Here we take $$V_{OF} = 1$$, $$W_{OF}=\tilde{Y}$$ leaving $$T_{OF} = X_{\tilde{Y}}$$ We write

\begin{align} \langle O(t) \rangle = \langle \psi_{OF}|X_{\tilde{Y}}^{\dagger}\tilde{Y}^{\dagger}O_{OF}\tilde{Y}X_{\tilde{Y}}|\psi_{OF}\rangle \end{align}

Here we work inside out.

$$\tilde{Y}^{\dagger}O_{OF}\tilde{Y}$$

will result in a differential equation involving the commutator of $$O_{OF}$$ with $$H_{\tilde{Y}}$$ that can be solved to express the operator in terms of the operators at initial times. Next the $$X_{\tilde{Y}}$$ time evolution can be applied.

## Many pictures/frames

So we see there are many pictures/frames in quantum mechanics. I have named at least 7 here. The agnostic frame, the Schrodinger picture, the Heisenberg picture and the operator and ket interaction pictures and frames.

1. Is the "interaction picture #2" relevant in quantum theory?

Yes.

1. If so, where is it used and how is it useful?

it is used in quantum optics applications. Particularly when Heisenberg or Langevin operator formalism is being utilized.

1. If so, why on earth does nobody ever talk about it?

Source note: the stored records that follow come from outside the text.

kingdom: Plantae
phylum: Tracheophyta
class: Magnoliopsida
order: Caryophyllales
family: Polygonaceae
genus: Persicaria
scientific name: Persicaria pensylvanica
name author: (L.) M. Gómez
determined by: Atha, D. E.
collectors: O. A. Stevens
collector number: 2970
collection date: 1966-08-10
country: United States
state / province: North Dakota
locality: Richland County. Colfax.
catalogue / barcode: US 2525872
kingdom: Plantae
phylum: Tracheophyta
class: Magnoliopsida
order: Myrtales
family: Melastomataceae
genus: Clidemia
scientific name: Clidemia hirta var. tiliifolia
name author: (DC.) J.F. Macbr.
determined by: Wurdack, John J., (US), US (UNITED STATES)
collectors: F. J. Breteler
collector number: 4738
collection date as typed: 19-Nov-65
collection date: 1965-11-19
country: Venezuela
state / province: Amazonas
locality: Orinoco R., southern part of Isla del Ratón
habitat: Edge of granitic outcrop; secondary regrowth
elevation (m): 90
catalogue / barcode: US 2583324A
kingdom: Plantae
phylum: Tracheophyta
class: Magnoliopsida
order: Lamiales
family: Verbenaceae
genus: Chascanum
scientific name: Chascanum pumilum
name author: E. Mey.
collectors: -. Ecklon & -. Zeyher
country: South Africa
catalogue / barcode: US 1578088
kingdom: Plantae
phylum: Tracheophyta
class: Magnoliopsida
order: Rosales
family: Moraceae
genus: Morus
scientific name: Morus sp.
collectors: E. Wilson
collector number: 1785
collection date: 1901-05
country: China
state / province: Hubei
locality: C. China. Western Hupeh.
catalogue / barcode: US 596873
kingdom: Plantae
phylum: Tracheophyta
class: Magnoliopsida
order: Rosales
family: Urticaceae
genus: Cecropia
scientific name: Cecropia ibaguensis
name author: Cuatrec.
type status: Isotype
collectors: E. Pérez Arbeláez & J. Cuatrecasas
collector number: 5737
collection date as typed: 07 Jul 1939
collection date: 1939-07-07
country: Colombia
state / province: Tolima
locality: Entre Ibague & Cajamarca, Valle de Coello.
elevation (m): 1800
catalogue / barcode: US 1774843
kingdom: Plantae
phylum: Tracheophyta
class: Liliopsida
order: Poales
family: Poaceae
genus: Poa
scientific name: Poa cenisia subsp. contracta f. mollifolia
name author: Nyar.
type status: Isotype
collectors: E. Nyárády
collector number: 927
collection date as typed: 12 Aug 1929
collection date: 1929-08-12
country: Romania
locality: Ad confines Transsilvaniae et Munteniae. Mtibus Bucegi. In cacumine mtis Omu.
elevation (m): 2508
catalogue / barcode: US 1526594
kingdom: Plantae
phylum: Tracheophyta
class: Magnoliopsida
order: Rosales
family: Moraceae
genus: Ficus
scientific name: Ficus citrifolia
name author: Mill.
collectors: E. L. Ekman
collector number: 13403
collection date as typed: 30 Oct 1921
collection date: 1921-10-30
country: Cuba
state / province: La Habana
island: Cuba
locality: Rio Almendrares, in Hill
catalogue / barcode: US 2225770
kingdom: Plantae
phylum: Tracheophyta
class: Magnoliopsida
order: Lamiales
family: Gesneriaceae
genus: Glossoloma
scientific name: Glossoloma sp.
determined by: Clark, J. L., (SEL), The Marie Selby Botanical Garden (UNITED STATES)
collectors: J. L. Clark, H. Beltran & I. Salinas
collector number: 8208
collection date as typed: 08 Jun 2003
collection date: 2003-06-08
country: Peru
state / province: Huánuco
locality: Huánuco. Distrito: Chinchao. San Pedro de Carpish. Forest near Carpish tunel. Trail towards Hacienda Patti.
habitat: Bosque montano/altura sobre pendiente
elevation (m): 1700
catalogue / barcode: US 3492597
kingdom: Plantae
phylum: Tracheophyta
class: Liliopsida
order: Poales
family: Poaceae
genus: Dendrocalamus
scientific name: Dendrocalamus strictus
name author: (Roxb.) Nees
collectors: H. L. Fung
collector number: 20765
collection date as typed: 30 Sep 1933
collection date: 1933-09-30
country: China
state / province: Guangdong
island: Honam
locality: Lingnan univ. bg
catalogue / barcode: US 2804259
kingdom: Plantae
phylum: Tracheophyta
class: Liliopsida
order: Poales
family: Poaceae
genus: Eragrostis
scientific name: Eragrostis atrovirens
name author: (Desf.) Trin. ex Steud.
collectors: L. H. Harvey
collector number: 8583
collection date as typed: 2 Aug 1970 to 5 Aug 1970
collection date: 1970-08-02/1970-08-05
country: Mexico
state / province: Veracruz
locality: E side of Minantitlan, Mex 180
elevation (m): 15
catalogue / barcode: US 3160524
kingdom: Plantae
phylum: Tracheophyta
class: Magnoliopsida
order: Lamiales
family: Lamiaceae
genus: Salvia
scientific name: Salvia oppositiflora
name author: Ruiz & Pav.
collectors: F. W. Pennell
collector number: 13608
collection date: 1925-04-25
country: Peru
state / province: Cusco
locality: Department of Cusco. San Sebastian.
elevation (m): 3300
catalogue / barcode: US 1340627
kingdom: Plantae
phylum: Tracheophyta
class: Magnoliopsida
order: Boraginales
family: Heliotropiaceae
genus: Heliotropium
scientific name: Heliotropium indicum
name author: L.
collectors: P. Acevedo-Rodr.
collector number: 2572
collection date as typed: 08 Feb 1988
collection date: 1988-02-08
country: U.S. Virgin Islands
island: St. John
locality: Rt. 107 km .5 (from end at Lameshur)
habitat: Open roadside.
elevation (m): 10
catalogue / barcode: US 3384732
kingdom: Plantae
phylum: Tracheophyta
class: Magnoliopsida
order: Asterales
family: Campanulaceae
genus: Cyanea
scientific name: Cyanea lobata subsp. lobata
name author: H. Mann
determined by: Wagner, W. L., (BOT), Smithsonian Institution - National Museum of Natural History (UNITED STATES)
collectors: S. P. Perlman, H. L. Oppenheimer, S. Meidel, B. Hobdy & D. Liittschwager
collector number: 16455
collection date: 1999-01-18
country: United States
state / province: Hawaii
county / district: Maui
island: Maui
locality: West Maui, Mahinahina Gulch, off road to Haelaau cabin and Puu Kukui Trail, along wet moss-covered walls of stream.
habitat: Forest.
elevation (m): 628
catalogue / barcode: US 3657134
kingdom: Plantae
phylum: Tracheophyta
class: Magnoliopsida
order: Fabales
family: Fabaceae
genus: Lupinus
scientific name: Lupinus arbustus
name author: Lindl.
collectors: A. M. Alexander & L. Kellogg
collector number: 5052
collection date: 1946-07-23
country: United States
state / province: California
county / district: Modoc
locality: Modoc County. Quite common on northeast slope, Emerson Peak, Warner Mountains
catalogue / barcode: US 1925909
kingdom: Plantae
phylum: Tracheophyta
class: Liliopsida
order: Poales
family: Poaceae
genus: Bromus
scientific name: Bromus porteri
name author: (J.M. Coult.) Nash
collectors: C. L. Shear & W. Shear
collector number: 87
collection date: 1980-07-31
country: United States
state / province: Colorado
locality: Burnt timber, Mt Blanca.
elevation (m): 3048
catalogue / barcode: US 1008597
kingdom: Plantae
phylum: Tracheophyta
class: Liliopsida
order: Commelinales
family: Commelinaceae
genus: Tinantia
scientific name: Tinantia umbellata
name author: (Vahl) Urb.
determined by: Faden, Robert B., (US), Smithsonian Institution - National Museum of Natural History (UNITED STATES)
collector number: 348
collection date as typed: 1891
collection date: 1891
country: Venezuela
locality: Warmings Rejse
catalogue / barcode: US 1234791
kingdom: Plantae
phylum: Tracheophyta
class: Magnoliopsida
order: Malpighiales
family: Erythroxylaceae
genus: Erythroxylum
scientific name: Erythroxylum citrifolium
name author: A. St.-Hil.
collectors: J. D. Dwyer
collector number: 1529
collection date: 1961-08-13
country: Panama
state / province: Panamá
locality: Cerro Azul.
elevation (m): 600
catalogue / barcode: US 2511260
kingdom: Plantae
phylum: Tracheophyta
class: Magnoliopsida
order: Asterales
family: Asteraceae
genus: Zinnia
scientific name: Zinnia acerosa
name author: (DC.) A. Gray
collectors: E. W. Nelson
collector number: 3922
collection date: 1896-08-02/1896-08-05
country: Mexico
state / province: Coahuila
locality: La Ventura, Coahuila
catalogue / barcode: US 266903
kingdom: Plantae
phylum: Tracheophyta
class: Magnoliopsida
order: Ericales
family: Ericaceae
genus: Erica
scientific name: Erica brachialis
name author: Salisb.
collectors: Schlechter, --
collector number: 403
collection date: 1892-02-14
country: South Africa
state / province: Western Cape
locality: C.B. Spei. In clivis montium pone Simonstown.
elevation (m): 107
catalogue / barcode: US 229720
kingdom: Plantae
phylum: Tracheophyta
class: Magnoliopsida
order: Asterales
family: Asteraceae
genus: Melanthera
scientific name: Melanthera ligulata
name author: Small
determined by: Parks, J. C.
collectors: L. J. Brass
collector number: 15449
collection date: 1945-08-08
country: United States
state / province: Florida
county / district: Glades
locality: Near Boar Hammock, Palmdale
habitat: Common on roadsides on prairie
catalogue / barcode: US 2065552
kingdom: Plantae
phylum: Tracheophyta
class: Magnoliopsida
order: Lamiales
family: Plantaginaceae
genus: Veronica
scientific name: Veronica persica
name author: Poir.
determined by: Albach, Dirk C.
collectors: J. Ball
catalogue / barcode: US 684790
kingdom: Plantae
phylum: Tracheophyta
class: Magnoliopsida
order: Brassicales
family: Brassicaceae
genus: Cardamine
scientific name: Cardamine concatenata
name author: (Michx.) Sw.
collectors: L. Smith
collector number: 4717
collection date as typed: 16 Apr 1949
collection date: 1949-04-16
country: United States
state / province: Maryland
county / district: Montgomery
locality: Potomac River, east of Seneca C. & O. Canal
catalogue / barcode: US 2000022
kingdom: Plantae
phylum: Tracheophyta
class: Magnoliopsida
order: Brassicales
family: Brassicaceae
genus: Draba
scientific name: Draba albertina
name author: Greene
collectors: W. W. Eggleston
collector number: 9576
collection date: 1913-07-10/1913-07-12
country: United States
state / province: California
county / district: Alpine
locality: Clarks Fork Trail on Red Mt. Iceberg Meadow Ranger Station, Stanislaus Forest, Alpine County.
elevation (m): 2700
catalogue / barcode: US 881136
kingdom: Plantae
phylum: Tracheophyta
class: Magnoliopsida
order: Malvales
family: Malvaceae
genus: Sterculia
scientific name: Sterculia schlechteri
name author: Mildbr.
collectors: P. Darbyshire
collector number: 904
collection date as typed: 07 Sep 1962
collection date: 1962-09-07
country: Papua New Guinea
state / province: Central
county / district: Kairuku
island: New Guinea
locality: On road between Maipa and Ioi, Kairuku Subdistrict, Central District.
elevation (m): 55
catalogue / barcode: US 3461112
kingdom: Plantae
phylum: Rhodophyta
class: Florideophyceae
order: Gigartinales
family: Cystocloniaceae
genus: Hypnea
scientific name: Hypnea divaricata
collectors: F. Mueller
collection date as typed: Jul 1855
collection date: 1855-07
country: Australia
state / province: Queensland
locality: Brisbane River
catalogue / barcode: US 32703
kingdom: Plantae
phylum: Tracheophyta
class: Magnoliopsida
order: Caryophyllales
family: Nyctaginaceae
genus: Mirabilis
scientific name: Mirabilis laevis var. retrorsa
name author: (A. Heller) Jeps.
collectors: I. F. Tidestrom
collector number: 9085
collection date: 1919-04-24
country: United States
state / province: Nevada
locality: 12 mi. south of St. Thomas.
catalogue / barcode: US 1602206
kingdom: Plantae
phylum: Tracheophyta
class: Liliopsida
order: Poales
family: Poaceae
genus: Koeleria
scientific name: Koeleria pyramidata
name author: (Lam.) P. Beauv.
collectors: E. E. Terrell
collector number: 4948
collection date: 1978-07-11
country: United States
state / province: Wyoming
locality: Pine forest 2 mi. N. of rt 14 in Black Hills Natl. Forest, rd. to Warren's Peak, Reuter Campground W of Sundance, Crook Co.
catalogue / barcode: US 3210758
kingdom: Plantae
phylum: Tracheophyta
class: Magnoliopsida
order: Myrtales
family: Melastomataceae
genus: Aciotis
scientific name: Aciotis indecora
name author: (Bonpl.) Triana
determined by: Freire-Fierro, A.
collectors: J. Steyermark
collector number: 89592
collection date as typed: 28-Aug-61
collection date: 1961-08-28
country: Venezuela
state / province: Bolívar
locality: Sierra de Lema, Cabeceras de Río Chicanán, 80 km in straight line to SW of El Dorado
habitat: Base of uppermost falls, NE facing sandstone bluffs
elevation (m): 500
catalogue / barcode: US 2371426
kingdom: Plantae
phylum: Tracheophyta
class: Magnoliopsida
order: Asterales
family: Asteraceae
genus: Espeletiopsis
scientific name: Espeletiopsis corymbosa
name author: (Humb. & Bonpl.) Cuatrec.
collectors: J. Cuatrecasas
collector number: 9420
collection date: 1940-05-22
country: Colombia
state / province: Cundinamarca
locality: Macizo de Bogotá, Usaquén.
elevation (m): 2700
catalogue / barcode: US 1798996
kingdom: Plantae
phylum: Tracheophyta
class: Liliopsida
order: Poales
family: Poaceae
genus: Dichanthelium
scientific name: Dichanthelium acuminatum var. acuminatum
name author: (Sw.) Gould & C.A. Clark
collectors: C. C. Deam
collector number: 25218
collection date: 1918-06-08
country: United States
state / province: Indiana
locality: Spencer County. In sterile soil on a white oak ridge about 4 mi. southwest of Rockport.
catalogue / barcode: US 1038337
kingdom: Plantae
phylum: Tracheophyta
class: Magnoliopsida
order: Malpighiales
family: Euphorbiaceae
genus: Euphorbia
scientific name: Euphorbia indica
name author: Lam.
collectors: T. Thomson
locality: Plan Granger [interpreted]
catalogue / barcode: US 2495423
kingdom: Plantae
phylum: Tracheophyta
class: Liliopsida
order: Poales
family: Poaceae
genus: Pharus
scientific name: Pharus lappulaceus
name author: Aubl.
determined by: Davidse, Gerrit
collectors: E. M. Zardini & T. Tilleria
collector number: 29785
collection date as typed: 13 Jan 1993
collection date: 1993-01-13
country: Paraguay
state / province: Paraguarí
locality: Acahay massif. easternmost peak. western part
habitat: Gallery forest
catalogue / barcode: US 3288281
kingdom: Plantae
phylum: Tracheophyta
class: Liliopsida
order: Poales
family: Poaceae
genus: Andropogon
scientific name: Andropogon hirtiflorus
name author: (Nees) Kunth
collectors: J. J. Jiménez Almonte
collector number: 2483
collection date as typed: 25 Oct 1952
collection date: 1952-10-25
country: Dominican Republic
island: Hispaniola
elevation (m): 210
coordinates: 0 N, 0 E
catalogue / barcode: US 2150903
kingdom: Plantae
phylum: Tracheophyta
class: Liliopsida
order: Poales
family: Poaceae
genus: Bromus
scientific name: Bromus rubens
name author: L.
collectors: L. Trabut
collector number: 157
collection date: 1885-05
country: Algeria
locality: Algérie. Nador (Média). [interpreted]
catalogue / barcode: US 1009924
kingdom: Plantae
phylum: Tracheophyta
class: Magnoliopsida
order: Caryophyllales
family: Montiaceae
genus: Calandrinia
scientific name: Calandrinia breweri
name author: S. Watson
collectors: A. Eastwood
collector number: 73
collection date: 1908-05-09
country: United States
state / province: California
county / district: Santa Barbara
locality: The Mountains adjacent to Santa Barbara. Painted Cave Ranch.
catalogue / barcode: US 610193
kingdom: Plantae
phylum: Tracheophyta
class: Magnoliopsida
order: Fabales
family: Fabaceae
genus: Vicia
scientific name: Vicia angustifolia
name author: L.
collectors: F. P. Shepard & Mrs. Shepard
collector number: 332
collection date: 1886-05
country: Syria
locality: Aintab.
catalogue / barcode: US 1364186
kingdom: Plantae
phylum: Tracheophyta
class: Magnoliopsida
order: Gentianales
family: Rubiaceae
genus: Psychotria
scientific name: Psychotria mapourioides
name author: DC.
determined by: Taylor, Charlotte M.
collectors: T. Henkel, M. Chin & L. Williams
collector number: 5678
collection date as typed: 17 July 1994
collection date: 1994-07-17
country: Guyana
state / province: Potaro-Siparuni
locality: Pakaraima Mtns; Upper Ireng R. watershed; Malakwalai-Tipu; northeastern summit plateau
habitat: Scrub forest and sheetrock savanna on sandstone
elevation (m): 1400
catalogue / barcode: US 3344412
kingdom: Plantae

As @Wolpertinger points out in their answer, This interaction picture is often implicitly referred to in quantum literature. I don't know why no one has explicitly called out this distinction. The closest I've seen to a discussion in the literature is in Wiseman and Milburn's Quantum Measurement and Control in Appendix A.1.3. I'm not sure why the existence of this frame is not more publicized. I think part of the answer is that in practice it typically just amounts to multiplying something by $$e^{\pm i \omega t}$$ and everything is taken care by just talking about moving in or out of the rotating frame. Speaking in those terms is actually much more straightforward than keeping track of all of the adjoints and different frames etc. that I have outlined above. I'm not sure if what I've given is the most concise statement of the different options involved and clearly (given by the lack of clarity above) I have some residual confusion about the calculational differences between what I call the interaction picture vs interaction frame. I'd be happy to see some further clarification in the literature.

1. Are there posssibly even more useful dynamical pictures of quantum theory?

I think what I have described above distinguishing the interaction pictures from the interaction frames might qualify as an affirmative answer to this question. If not then I might suggest the possibility that there might be frames in which you can split a Hamiltonian into 3 or more parts to get something useful and there may be some sort of novel picture happening there. The idea of Floquet physics also comes to mind. It may be useful to move into a frame that has some oscillatory behavior that doesn't just split the time evolution operator in two but which somehow simplifies the time evolution operator's action on either the kets and/or the operators.

*Recall that Unitary means $$U^{\dagger}U = UU^{\dagger} = 1$$.

**This is where an example could help

edit: Note that there is really a lot more to be said here that might clarify the situation. For example, one could talk about how this can be interpreted as moving in and out of a "rotating frame". One could also say more about what transformations are done to move in between different frames. All of this might clarify the purpose of the somewhat vexing presence of the weird operators $$\tilde{Y}$$ and $$X_{\tilde{Y}}$$.

I am adding my own answer on a few of the points, since this was the solution to the discussion in chat. However, it is by no means complete and other answers are (needless to say) more than welcome!

1. Yes!
2. "Interaction picture #2" is frequently used when one considers quantum Langevin dynamics and quantum stochastic proccesses, such as for example the input-output formalism (see e.g. 1). It is useful there, for example, when developing perturbation theory based on operators or operator scattering theory.
3. In this field people usually just call it the interaction picture. However, it is funny to point out that this terminology is in some sense inconsistent with the textbook and wikipedia definition of the interaction picture.
4. There are only two places that you can shift the free and interacting time dependences into: states and operators. That means, the number 4 should be it for the useful dynamical pictures of quantum mechanics.